A new “jailbreak” targeting John Deere tractors has farmers and security experts pondering the merits of open access to the machine’s computer brain, versus the need to keep the farm vehicle secure.
Right-to-repair has become a battle cry for consumer advocates who want greater access to the inner workings of devices they buy, like phones and computers – and tractors, too. These days, the tractors that till the fields are computer-driven, and companies like John Deere keep a tight lid on access to what’s behind the touch screens used to control them.
Now, a security researcher’s hack for Deere tractors is drawing attention to a conflict between the right-to-repair ideal, and the need to maintain security for machines that are integral to food production. Lily Hay Newman, a senior writer at Wired who has written about the new jailbreak, shared what this means for tractor owners. Listen to the interview above or read the transcript below.
This transcript has been edited lightly for clarity:
Texas Standard: I think a lot of us envision tractors as almost anvil-like when it comes to their simplicity. But clearly that’s not the case. And farmers want access to the tools that it takes to fix them, right?
Lily Hay Newman: Right. Similar to cars, it used to be that tractors were totally repairable by whoever owned them and that the owner owned every part of the vehicle. But now the nerve center is a computer, and that software can be owned and controlled by another entity, even though you paid all this money to own the tractor.

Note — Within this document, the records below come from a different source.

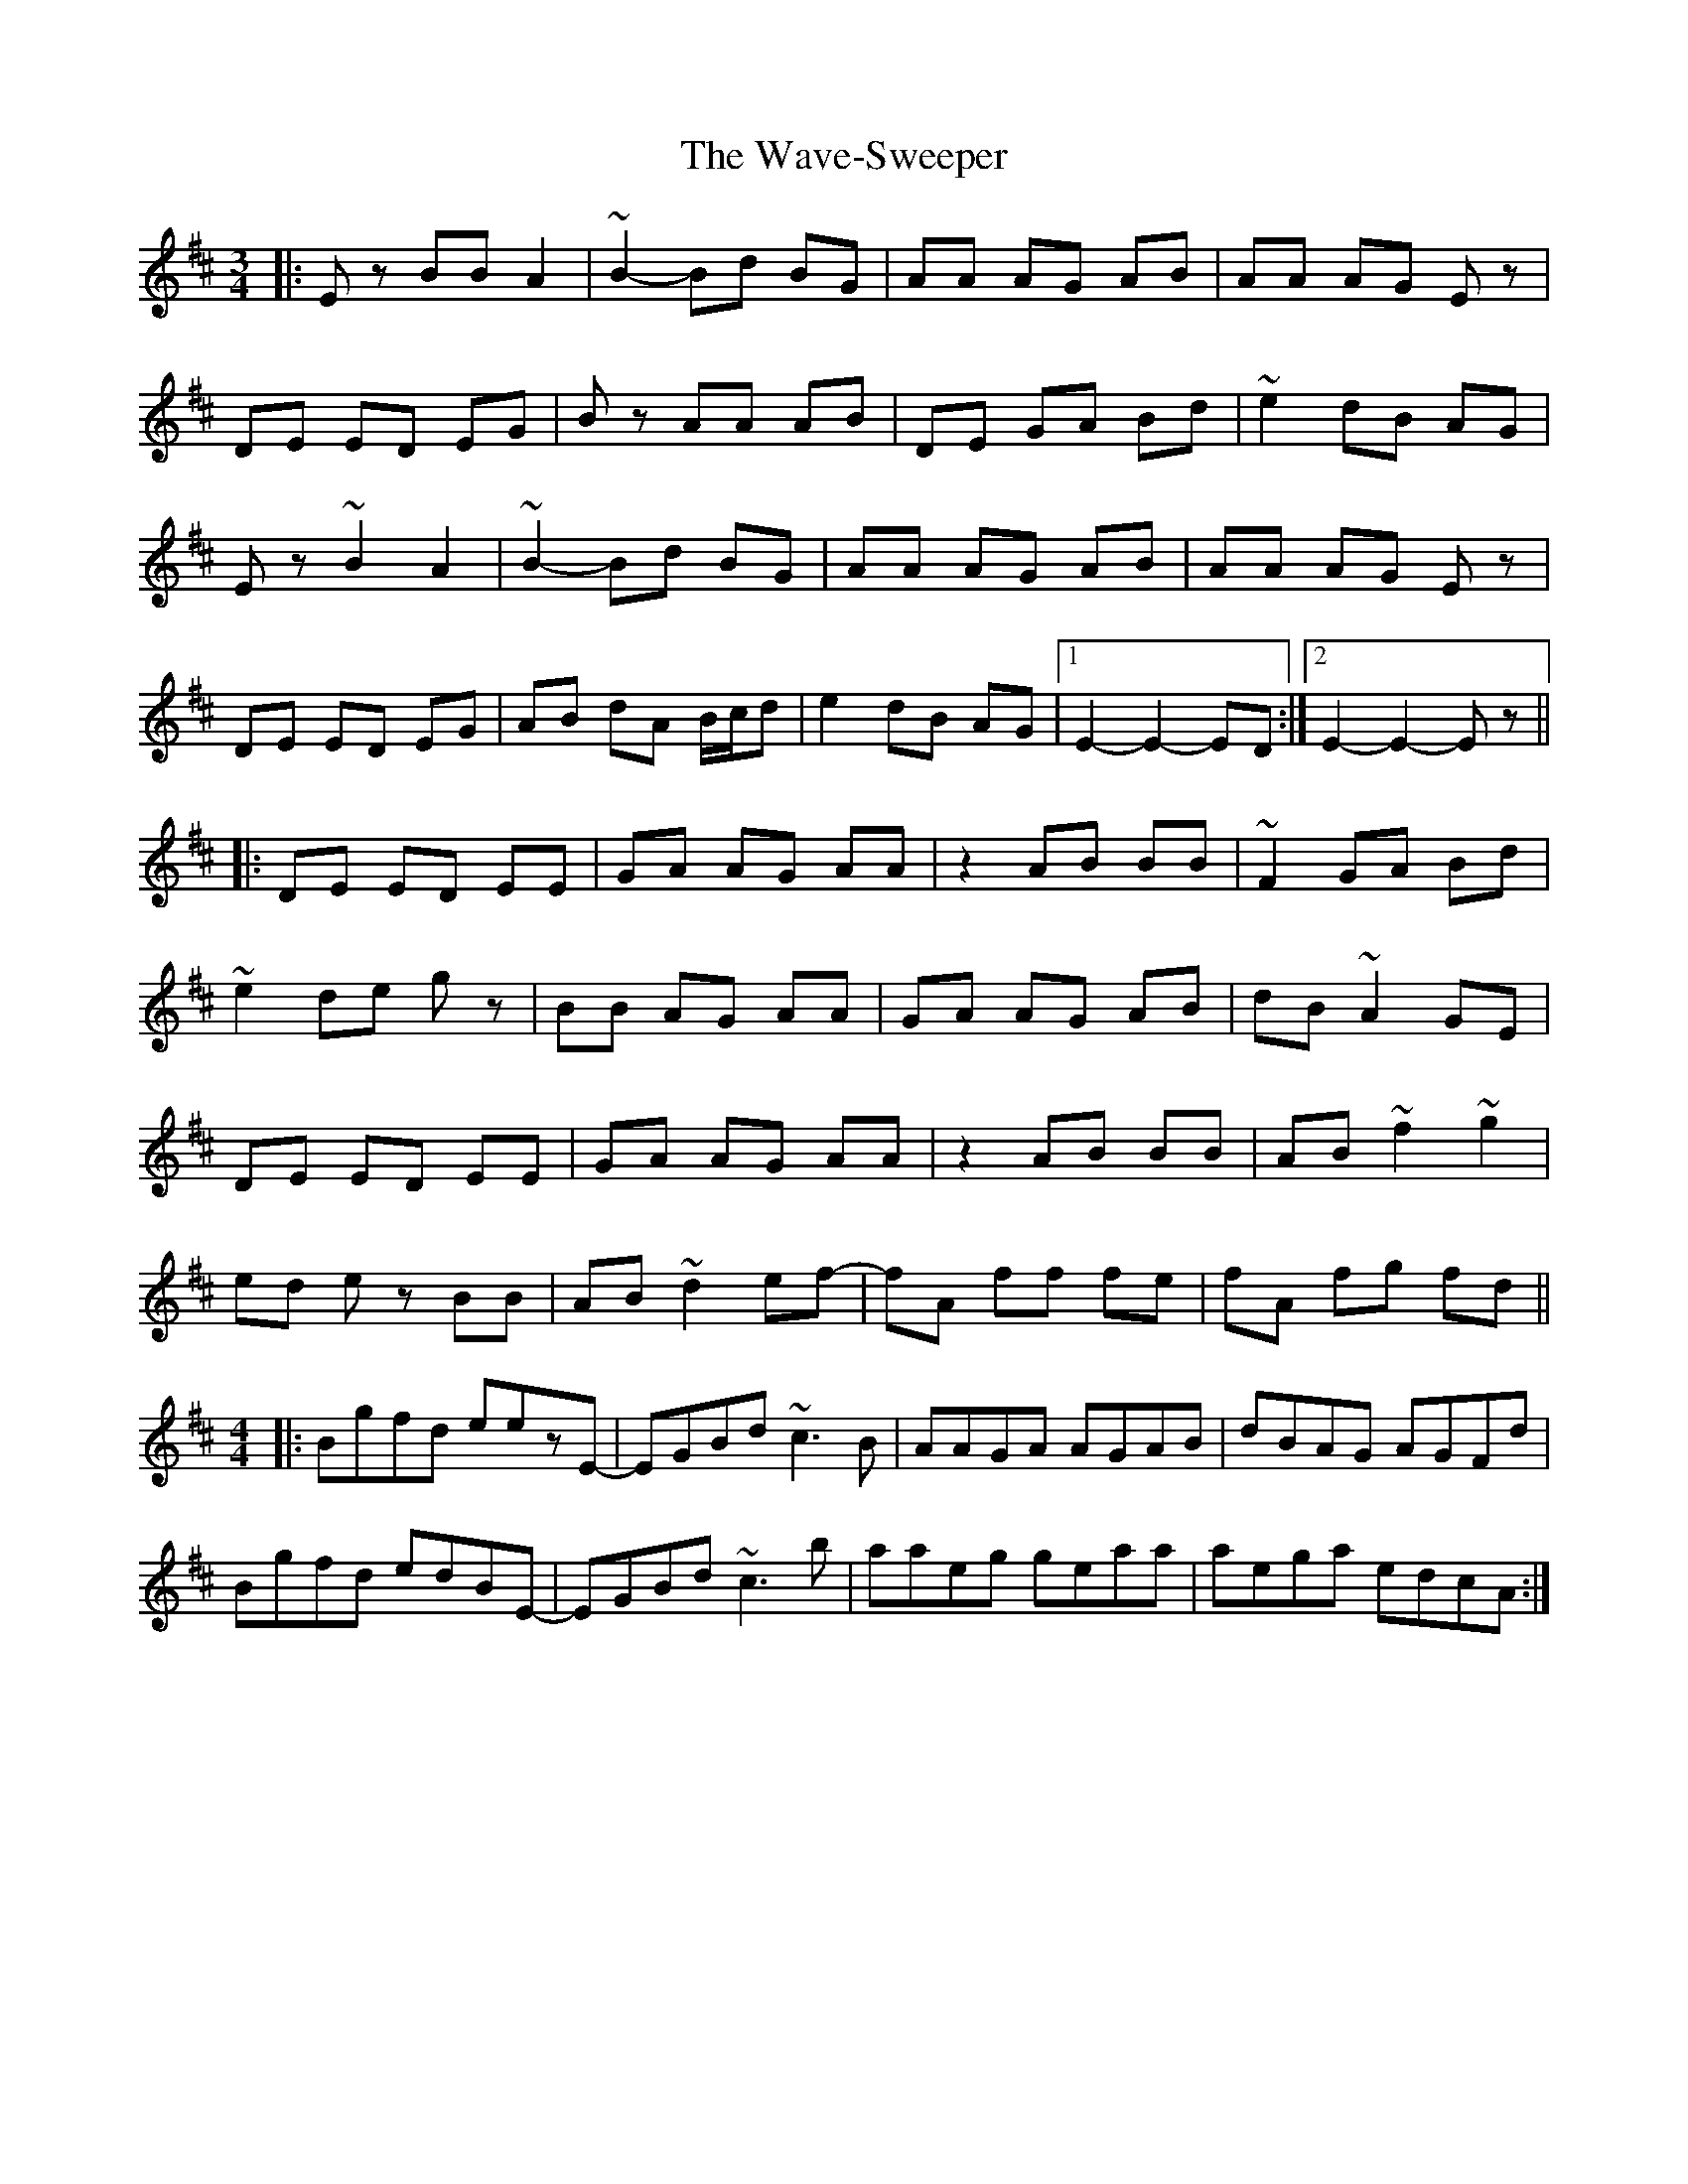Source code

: X: 42200
T: Wave-Sweeper, The
R: waltz
M: 3/4
K: Edorian
|:Ez BB A2|~B2- Bd BG|AA AG AB|AA AG Ez|
DE ED EG|Bz AA AB|DE GA Bd|~e2 dB AG|
Ez ~B2 A2|~B2- Bd BG|AA AG AB|AA AG Ez|
DE ED EG|AB dA B/c/d|e2 dB AG|1 E2- E2- ED:|2 E2- E2- Ez||
|:DE ED EE|GA AG AA|z2 AB BB|~F2 GA Bd|
~e2 de gz|BB AG AA|GA AG AB|dB ~A2 GE|
DE ED EE|GA AG AA|z2 AB BB|AB ~f2 ~g2|
ed ez BB|AB ~d2 ef-|fA ff fe|fA fg fd||
M:4/4
|:Bgfd eezE-|EGBd ~c3B|AAGA AGAB|dBAG AGFd|
Bgfd edBE-|EGBd ~c3b|aaeg geaa|aega edcA:|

I think a lot of people would think that if you buy a tractor, you get to fix it when it breaks.
Right. But that’s really not the case, partly because of transitioning to things like subscription models where software controls whether or not you have access to certain features. And partly because John Deere and other companies want to be able to control where you get your tractor repaired and force people to bring the devices, the vehicles to authorized repair places or send a repair person out. But obviously that can be prohibitive depending on your location.
I think a lot of people would see this as a money grab, pure and simple. But the company, as I understand it, is claiming this is a security matter. How so?
This is important from a right-to-repair perspective, but also an important thing to be raising to the company and to other vehicle manufacturers from a security perspective. Because when you close these vulnerabilities and you fix the flaws, farmers or other owners can’t jailbreak or unlock the device. But you are making the device more secure so a hacker can’t get in there and do something nefarious. So, from an owner’s perspective, there’s good and bad to each. But I think both are important points to be making to manufacturers.
What’s the point in hacking a tractor unless you’re actually using the tractor for agricultural purposes? I think of hackers as installing malicious software and trying to get money from people or perhaps trying to extract data. Is hacker really the right term here?
Totally. What about ransomware attacks on a giant agriculture conglomerate?
Is that a serious concern?
It could be, yeah.
Tell us about the hack in question. Who came up with it, and is it on behalf of tractor owners, or what?
So this is an independent researcher who goes by the hacker name Sick Codes. Hacker names are actually very common in the information security research community, and he has found other security vulnerabilities in John Deere infrastructure and that of other tractor makers. And in the past he’s really been focused on raising awareness about security flaws and the need to fix these security holes and digital holes. But this time, I think he’s really more focused on the right-to-repair issue and wanted to show farmers that he is also on the side of them having control of their vehicles.
So what exactly does this hacker Sick Codes do to the tractor? Does he immobilize it or what?
He’s able to override some of the digital locks on the device that keep you from accessing certain features or certain controls and kind of gives what’s called root access. So the user becomes the most elevated administrator of the device.
I would imagine John Deere is none too happy about this. Have they responded?
They did not return my requests for comment.
Where does this seem to be headed, from what you can tell?
Well, the right-to-repair movement in general has really turned the corner and has started to gain momentum. The White House has done an executive order. And so this may fit into the broader moment, from what I’ve seen and the feedback I’ve gotten on my story. A lot of farmers are really celebrating this, but certainly awaiting some comment and reply from John Deere.